#### Exercise text:

The contacts burn up over time and causes the compressor to draw high amps. Since you have had multiple failures this summer with your line wiring, the contactor is probably burned up.

The new units only come out with a single pole contactor, leaving one leg energized, but when I work on them, I install a 30 amp two pole contactor with a 24 volt coil. I just did that on my house during my yearly coil cleaning a month ago and cleaned both with the inside coils and the outside condensing unit with a coil acid mixture and water hose. I've done ac and refrigeration work for 35 years as well.

After Ike, I can make a quick service call to help you out.....


----------



## Wayne A. Pflughaupt (Apr 13, 2006)

Mike, just wanted to say it's really nice to have an audiophile around here who's also bonafide electrician. That's all carry on! :T

Regards,
Wayne


----------



## Sonnie (Apr 11, 2006)

I like the fact he makes service calls at 12 hours away... for free. :bigsmile:


----------



## Mike Cason (Mar 17, 2007)

Sonnie said:


> I like the fact he makes service calls at 12 hours away... for free. :bigsmile:


Yes those 12 hours are indeed free, the hours I spend in a luxury motel on the return trip which you will find billed at the bottom of the invoice..:rofl:

Be sure to check the a.c.'s grounding too Sonnie....

Wayne, I'm always glad to help....I don't have my company registered in Katy or Houston, but am always glad to do voltage drop calculations and offer suggestions for you guys.

Mike


----------

#### What to work on:
A. In the air-conditioning thread, what kind of contactor does the poster install when working on new units?
B. Reproduce the part of the air-conditioning thread that opens with the words containing "The new units" and closes with "(Apr 13, 2006)".
Work only from the air-conditioning thread.

[Records from a collection of data]
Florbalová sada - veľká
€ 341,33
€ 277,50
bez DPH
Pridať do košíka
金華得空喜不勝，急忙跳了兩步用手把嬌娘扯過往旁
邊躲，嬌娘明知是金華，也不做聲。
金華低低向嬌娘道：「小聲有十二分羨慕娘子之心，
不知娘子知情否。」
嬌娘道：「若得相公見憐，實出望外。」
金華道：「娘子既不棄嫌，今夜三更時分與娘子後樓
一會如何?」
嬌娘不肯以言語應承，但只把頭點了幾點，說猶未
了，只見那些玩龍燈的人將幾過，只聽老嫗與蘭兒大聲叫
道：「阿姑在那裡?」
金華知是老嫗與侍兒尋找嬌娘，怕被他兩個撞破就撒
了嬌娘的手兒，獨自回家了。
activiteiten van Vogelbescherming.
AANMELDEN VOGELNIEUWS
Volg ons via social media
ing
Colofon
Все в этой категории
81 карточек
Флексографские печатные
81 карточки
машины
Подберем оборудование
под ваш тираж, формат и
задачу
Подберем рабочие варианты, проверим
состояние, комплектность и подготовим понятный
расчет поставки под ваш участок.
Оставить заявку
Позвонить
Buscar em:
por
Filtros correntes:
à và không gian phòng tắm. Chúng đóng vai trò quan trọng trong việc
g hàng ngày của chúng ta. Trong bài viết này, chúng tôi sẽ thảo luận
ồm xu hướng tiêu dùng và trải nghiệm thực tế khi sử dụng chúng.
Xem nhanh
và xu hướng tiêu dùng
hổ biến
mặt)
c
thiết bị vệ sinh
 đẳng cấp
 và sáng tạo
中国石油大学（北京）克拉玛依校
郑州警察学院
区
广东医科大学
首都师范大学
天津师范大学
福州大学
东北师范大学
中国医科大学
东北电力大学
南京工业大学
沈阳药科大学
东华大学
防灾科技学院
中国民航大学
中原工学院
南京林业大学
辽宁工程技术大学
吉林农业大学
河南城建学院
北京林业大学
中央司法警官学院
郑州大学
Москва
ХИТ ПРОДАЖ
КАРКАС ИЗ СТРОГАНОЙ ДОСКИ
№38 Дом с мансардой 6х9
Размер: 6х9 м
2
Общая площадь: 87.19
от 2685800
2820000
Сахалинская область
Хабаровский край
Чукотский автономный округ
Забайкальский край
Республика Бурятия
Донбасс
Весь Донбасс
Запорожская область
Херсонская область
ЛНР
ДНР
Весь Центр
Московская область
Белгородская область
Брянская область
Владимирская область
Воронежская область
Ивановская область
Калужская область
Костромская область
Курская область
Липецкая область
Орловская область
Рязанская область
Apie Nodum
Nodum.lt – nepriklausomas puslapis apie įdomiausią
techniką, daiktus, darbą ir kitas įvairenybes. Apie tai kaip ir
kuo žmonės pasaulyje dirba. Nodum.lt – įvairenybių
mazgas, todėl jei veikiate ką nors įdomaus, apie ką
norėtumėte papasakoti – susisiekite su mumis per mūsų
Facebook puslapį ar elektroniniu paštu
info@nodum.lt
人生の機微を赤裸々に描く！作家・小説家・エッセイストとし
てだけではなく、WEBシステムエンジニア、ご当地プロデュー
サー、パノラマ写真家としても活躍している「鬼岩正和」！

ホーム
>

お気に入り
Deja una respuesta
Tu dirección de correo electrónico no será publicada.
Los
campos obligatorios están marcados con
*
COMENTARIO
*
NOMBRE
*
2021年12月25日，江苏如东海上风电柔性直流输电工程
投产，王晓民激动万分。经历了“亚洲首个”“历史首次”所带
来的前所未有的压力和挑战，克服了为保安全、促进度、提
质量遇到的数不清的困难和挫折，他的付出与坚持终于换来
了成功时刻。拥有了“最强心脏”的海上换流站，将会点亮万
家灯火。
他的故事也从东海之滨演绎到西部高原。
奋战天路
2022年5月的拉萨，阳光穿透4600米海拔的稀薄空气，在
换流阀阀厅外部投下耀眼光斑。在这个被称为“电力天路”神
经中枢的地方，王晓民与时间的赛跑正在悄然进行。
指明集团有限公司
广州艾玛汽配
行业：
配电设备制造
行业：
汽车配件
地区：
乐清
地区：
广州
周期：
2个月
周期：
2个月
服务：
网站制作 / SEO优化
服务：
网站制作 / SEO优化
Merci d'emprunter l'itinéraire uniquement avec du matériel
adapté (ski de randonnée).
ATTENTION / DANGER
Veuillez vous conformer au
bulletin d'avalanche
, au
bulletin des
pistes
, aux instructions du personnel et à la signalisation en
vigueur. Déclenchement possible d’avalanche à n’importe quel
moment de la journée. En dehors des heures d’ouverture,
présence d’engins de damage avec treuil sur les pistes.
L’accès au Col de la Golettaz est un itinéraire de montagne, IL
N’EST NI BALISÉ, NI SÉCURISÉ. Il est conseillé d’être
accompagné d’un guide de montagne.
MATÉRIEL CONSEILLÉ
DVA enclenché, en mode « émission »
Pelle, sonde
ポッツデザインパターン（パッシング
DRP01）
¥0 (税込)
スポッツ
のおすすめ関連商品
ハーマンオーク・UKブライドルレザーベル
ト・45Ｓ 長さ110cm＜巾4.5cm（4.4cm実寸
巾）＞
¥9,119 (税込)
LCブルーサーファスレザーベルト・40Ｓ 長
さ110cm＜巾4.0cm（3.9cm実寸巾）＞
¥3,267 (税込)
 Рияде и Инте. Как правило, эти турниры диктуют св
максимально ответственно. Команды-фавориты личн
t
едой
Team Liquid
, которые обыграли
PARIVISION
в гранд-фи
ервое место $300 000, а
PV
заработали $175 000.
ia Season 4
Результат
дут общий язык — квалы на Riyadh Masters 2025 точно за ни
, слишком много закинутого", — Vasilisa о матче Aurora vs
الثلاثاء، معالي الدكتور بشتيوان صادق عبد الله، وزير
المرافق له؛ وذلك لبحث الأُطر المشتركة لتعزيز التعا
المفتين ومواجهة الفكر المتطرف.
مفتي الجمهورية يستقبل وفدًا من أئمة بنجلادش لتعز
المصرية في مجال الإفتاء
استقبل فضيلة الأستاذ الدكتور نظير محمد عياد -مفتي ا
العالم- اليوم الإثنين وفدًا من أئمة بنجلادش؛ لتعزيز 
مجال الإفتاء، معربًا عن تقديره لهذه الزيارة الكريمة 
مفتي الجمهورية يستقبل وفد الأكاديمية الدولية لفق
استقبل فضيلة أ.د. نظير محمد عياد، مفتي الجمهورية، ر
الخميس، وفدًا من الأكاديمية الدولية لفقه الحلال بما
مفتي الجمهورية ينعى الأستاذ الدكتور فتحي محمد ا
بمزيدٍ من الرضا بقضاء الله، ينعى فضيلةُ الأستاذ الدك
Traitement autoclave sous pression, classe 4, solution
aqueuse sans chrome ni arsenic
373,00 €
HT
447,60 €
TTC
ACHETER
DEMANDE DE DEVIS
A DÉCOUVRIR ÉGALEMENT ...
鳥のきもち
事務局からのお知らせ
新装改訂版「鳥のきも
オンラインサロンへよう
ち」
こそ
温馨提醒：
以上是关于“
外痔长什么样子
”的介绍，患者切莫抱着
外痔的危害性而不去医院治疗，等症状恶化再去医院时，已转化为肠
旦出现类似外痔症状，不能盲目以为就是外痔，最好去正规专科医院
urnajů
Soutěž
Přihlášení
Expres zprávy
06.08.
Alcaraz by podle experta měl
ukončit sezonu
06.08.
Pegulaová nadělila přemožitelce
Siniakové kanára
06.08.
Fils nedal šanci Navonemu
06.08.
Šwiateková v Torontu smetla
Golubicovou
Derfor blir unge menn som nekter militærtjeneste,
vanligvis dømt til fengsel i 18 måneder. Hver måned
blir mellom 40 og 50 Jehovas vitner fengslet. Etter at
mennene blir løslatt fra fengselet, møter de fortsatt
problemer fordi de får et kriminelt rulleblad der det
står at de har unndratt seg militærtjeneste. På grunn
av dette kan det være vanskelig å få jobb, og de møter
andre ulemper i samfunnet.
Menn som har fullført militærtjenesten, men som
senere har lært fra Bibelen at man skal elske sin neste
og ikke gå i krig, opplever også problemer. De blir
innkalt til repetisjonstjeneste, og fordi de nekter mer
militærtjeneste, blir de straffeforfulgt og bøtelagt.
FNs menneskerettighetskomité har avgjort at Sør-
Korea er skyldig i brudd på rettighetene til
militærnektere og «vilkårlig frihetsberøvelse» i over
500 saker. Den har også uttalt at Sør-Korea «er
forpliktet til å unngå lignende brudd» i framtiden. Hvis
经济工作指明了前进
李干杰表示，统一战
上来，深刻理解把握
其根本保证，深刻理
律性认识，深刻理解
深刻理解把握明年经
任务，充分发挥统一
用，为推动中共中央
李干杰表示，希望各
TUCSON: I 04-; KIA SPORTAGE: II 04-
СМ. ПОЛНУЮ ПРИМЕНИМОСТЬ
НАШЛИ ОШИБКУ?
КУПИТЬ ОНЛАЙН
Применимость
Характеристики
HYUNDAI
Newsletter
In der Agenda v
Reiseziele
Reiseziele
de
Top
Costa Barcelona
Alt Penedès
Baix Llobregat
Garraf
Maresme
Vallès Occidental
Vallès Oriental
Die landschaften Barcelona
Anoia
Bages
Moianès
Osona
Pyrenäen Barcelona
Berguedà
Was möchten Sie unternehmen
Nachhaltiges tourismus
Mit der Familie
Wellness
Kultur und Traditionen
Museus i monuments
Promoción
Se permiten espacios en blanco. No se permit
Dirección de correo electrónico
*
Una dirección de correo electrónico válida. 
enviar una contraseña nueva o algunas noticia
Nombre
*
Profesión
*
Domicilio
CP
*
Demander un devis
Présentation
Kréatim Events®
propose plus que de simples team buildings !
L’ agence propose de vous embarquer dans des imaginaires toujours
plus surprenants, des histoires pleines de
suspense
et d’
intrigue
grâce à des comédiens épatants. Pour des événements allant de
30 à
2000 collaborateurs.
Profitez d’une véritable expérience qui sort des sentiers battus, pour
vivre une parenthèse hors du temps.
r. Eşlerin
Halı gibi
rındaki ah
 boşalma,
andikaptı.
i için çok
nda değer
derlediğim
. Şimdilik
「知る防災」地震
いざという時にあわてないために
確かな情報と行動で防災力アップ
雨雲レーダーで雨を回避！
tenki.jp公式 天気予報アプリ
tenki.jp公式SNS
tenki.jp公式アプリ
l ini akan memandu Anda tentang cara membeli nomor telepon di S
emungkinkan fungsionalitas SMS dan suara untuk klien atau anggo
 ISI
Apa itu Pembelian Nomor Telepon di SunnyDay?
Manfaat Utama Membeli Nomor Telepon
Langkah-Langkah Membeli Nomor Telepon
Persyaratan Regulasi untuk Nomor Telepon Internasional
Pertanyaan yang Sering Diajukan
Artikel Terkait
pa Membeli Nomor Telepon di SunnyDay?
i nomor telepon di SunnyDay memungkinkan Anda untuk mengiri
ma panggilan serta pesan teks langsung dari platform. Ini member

#### Responses for each task:
A. A 30 amp two pole contactor with a 24 volt coil.

B.
The new units only come out with a single pole contactor, leaving one leg energized, but when I work on them, I install a 30 amp two pole contactor with a 24 volt coil. I just did that on my house during my yearly coil cleaning a month ago and cleaned both with the inside coils and the outside condensing unit with a coil acid mixture and water hose. I've done ac and refrigeration work for 35 years as well.

After Ike, I can make a quick service call to help you out.....


----------



## Wayne A. Pflughaupt (Apr 13, 2006)